The program invests in local initiatives that address issues of education, income and health — what Sampson calls “the building blocks of opportunity”— and provides the critical resources needed for these ventures to grow and succeed.

But the process is not a simple one. This is no “submit an application, get a check” kind of deal. Participants must complete an intense boot camp curriculum specifically designed to set up the organizations for future success.

Over months of serious prep work, participants refine their business plans, set milestone goals and receive one-on-one mentoring from experienced professionals strategically paired based on expertise and need.

Seed funding is tied the completion of program activities and the achievement of milestone goals. And those who excel are selected to participate in the annual social innovation competition.

“The Social Innovation Accelerator has been instrumental in a number of ways,” said Michael Thomas, executive director of My Possibilities. “Between the mentors, our peers, and the content provided, it took an idea seven or eight months ago and escalated it very quickly to a reality inside its first year.”

“It’s been a great experience,” said Aidee Granados, founder and CEO of Rosa es Rojo. “We’ve changed many things and today we have real clarity on what we need to work on to grow and touch more lives.”

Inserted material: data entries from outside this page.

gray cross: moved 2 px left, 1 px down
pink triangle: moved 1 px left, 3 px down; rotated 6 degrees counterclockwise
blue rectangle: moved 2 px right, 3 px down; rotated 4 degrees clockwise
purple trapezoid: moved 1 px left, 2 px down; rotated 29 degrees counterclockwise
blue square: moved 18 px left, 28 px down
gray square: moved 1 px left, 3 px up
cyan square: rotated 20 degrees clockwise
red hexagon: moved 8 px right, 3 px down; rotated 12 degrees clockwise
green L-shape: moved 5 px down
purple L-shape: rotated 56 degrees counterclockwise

Tech start-up Student Success Agency sees a real difference in the program compared to other accelerators that merely focus on growth and scale. “I think there’s something really powerful that there’s a heart piece to it,” said EJ Carrion, co-founder and CEO. “If you’re doing something meaningful and fighting a mission, there’s an accelerator out there that focuses on making an impact and not just how big a business you can grow.”